Take a break and make it a walking break

The break is key to performing better at your work. It will help you work through challenging situations or problems and generate new ideas. “Downtime aids insights”, author Cal Newport writes in Deep Work, “as it provides your conscious brain time to rest enables your unconscious mind to take a shift sorting through your most complete professional challenges.” The downtime is also better if it is a walk. According to research from Stanford University, walking can increase your creative input by about 60%. This strategy was utilised by some of the greatest thinkers of our times, Archimedes, Henri Poincare, Steve Jobs, the list goes on.

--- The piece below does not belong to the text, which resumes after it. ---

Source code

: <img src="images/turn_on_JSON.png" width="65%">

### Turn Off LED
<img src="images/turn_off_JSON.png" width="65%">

“The history of innovation is replete with stories of good ideas that occurred to people while they were out on a stroll. The stroll removes you from the task-based focus of modern life and deposits you in a more associative state. Given enough time, your mind will often stumble across some old connection that it had long overlooked, and you experience that delightful feeling of private serendipity.”

Steven Johnson
Where Good Ideas Come From – The Natural History of Innovation

After a period of intense struggle, get up and go for a walk. Leave your phone at your desk and walk at a brisk pace. Don’t think, just let your mind wander. Look around at your surroundings and take it all in. If you can, go for a walk in a park or in nature. Fresh air, sunlight and an increased heart rate will make you feel so much better and will help breed serendipity.

When to go for a walk?

The best time is right in the middle of your struggle. This helps bring on the Zeigarnik effect.

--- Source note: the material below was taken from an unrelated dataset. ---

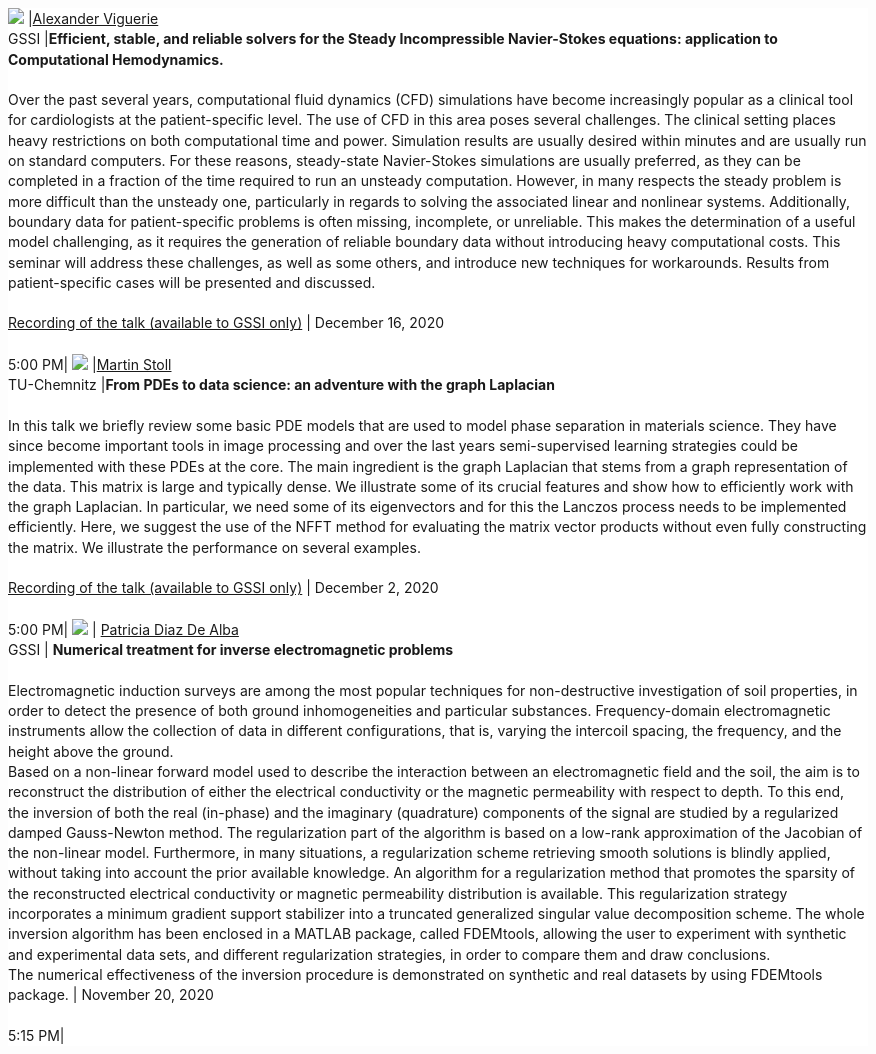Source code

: <img style="width:60px;" src="https://www.gssi.it/media/k2/items/cache/171ccfd678ecfd0d1d1085fd8988fdb0_L.jpg"> |[Alexander Viguerie](https://www.gssi.it/people/post-doc/post-doc-maths/item/11289-viguerie-alex)<br> GSSI |**Efficient, stable, and reliable solvers for the Steady Incompressible Navier-Stokes equations: application to Computational Hemodynamics.** <br><br> Over the past several years, computational fluid dynamics (CFD) simulations have become increasingly popular as a clinical tool for cardiologists at the patient-specific level. The use of CFD in this area poses several challenges. The clinical setting places heavy restrictions on both computational time and power. Simulation results are usually desired within minutes and are usually run on standard computers. For these reasons, steady-state Navier-Stokes simulations are usually preferred, as they can be completed in a fraction of the time required to run an unsteady computation. However, in many respects the steady problem is more difficult than the unsteady one, particularly in regards to solving the associated linear and nonlinear systems. Additionally, boundary data for patient-specific problems is often missing, incomplete, or unreliable. This makes the determination of a useful model challenging, as it requires the generation of reliable boundary data without introducing heavy computational costs. This seminar will address these challenges, as well as some others, and introduce new techniques for workarounds. Results from patient-specific cases will be presented and discussed. <br><br> [Recording of the talk (available to GSSI only)](https://drive.google.com/file/d/1Ifimam7UsJb5NehcVaumLexxtQpYshdb/view?usp=sharing) | December 16, 2020 <br><br> 5:00 PM|
<img style="width:60px;" src="https://www.tu-chemnitz.de/mathematik/wire/pics/stoll.jpg"> |[Martin Stoll](https://www.tu-chemnitz.de/mathematik/wire/prof.php)<br> TU-Chemnitz |**From PDEs to data science: an adventure with the graph Laplacian** <br><br> In this talk we briefly review some basic PDE models that are used to model phase separation in materials science. They have since become important tools in image processing and over the last years semi-supervised learning strategies could be implemented with these PDEs at the core. The main ingredient is the graph Laplacian that stems from a graph representation of the data. This matrix is large and typically dense. We illustrate some of its crucial features and show how to efficiently work with the graph Laplacian. In particular, we need some of its eigenvectors and for this the Lanczos process needs to be implemented efficiently. Here, we suggest the use of the NFFT method for evaluating the matrix vector products without even fully constructing the matrix. We illustrate the performance on several examples. <br><br> [Recording of the talk (available to GSSI only)](https://drive.google.com/file/d/1IzvXmGHpVUlN_f9TCyvP0DokjIN6lvMc/view?usp=sharing) | December 2, 2020 <br><br> 5:00 PM|
<img style="width:60px;" src="https://www.gssi.it/media/k2/items/cache/ed4443067d9c4194aa38046648597e80_L.jpg"> | [Patricia Diaz De Alba](https://www.gssi.it/people/post-doc/post-doc-maths/item/11206-diaz-de-alba-patricia)<br> GSSI | **Numerical treatment for inverse electromagnetic problems** <br><br> Electromagnetic induction surveys are among the most popular techniques for non-destructive investigation of soil properties, in order to detect the presence of both ground inhomogeneities and particular substances. Frequency-domain electromagnetic instruments allow the collection of data in different configurations, that is, varying the intercoil spacing, the frequency, and the height above the ground.<br> Based on a non-linear forward model used to describe the interaction between an electromagnetic field and the soil, the aim is to reconstruct the distribution of either the electrical conductivity or the magnetic permeability with respect to depth. To this end, the inversion of both the real (in-phase) and the imaginary (quadrature) components of the signal are studied by a regularized damped Gauss-Newton method. The regularization part of the algorithm is based on a low-rank approximation of the Jacobian of the non-linear model. Furthermore, in many situations, a regularization scheme retrieving smooth solutions is blindly applied, without taking into account the prior available knowledge. An algorithm for a regularization method that promotes the sparsity of the reconstructed electrical conductivity or magnetic permeability distribution is available. This regularization strategy incorporates a minimum gradient support stabilizer into a truncated generalized singular value decomposition scheme. The whole inversion algorithm has been enclosed in a MATLAB package, called FDEMtools, allowing the user to experiment with synthetic and experimental data sets, and different regularization strategies, in order to compare them and draw conclusions.<br> The numerical effectiveness of the inversion procedure is demonstrated on synthetic and real datasets by using FDEMtools package. | November 20, 2020 <br><br> 5:15 PM|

In 1927 Russian psychologist Bluma Zeigarnik demonstrated that people have a better memory for incomplete than complete tasks. Once a task is finished, we stop thinking about it. But when it is interrupted and left undone, it stays active in our minds.

Adam Grant
The Originals

Stopping in the middle of a task and leaving it incomplete allows your subconscious to continue to percolate on it. You minimise the window of your struggle but it is still working in the background. It is also working in the background with more information to draw from. Too often, we take a break when a task is complete. This works well but your brain will not continue to work on it. Put the breaks on in the middle of a struggle and get out for a walk. You’ll be amazed at the difference. When you are walking, let go of thought and allow your brilliant brain to continue to do what it does best.

Another great time to go for a walk is when you need to know more about a problem or find ways to solve a problem. Genchi genbutsu is a Japanese saying made famous by Taichii Ohno from Toyota, grandfather of the Lean Manufacturing process, and it translates to “actual place, actual thing” or to “get out of the building and see”. Instead of trying to solve the problem from afar without all the information, get out of your seat and go see it for yourself. See the problem with your own eyes. Talk to the people who are impacted by the problem. Get the information first hand and this will lead to more informed solutions. Too often, we hide behind an email or in a meeting and work with assumptions. Seeing it with your own eyes allows you to deal in truths and this makes for better solutions.

The Release is necessary to allow your brain the opportunity to develop and grow. We have put in the hard work during the Struggle phase and now we must allow our body time to recover and grow. Creating breaks in your day or week allow you to be a better thinker and work towards getting in the optimal performance state of flow.